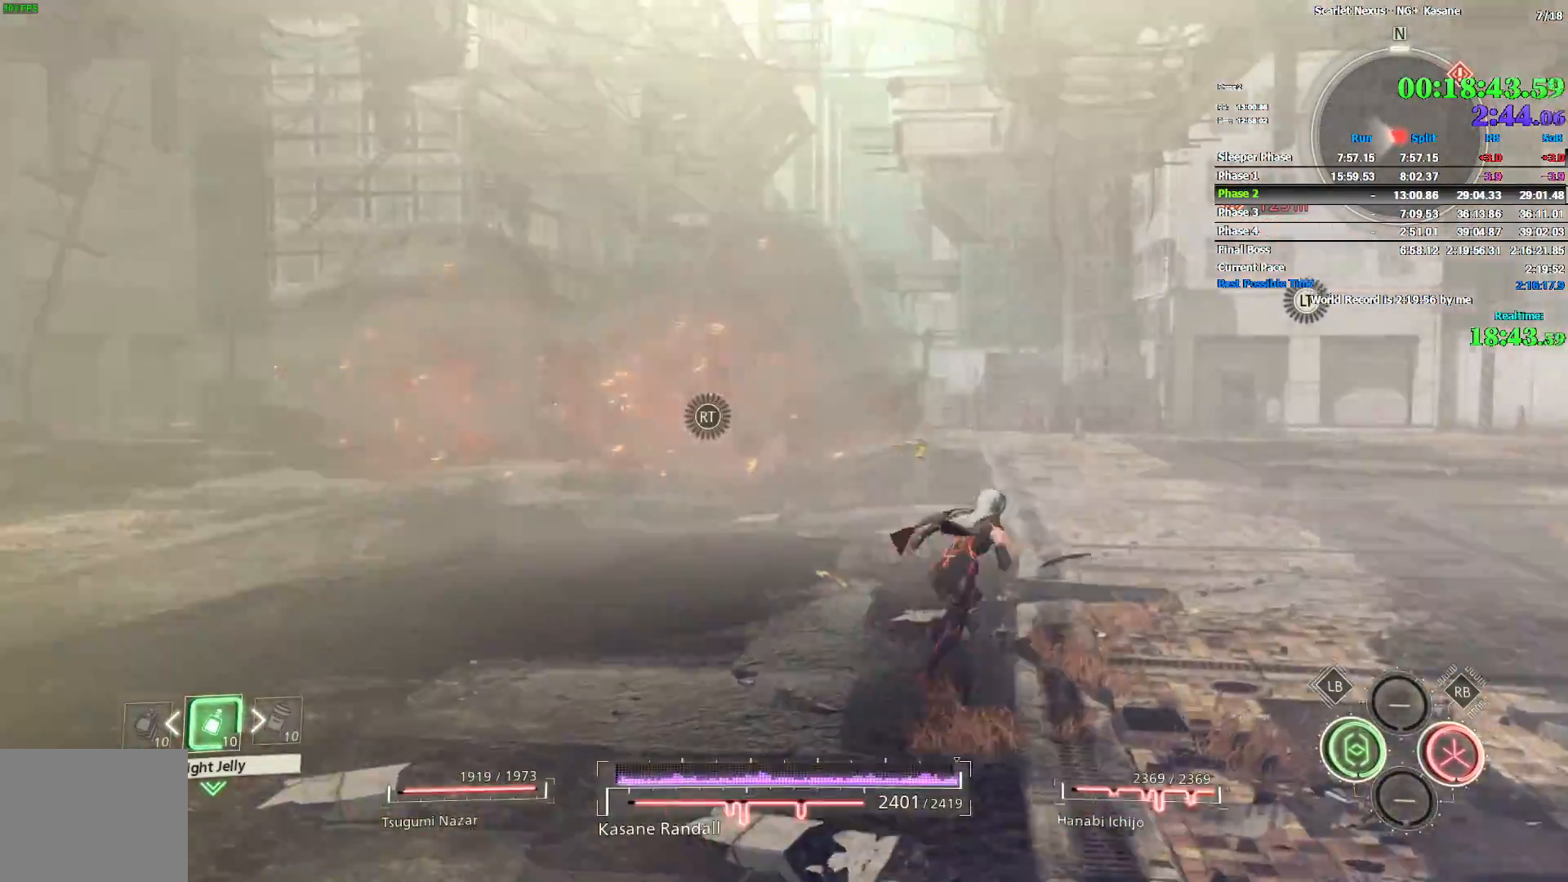
Gameplay with a controller (PlayStation layout); each line is a JSON object with the inputs held at the frame after it. Not read: HOME L1 L2 L3 R1 R2 R3 SELECT TOUCHPAD.
{"buttons": [], "left_stick": "up-right", "right_stick": "down-left"}
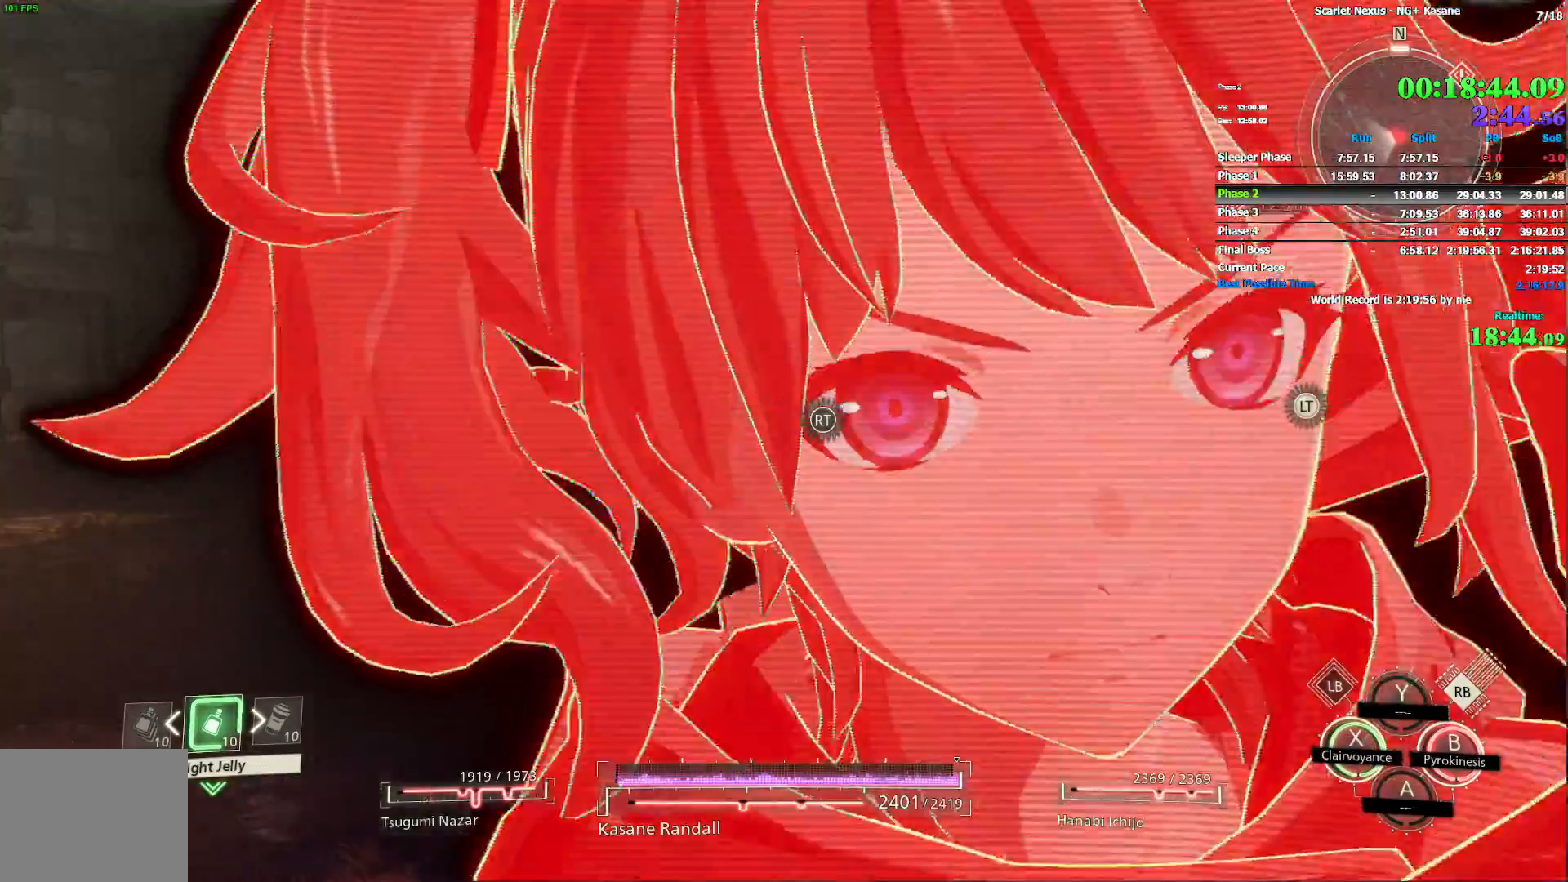
{"buttons": [], "left_stick": "up-right", "right_stick": "left"}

> YOUR ASSIGNMENT
Give back the material above exactly as it appears, minus the pictures.

> WRITTEN SOLUTION
Gameplay with a controller (PlayStation layout); each line is a JSON object with the inputs held at the frame after it. Not read: HOME L1 L2 L3 R1 R2 R3 SELECT TOUCHPAD.
{"buttons": [], "left_stick": "up-right", "right_stick": "down-left"}
{"buttons": [], "left_stick": "up-right", "right_stick": "left"}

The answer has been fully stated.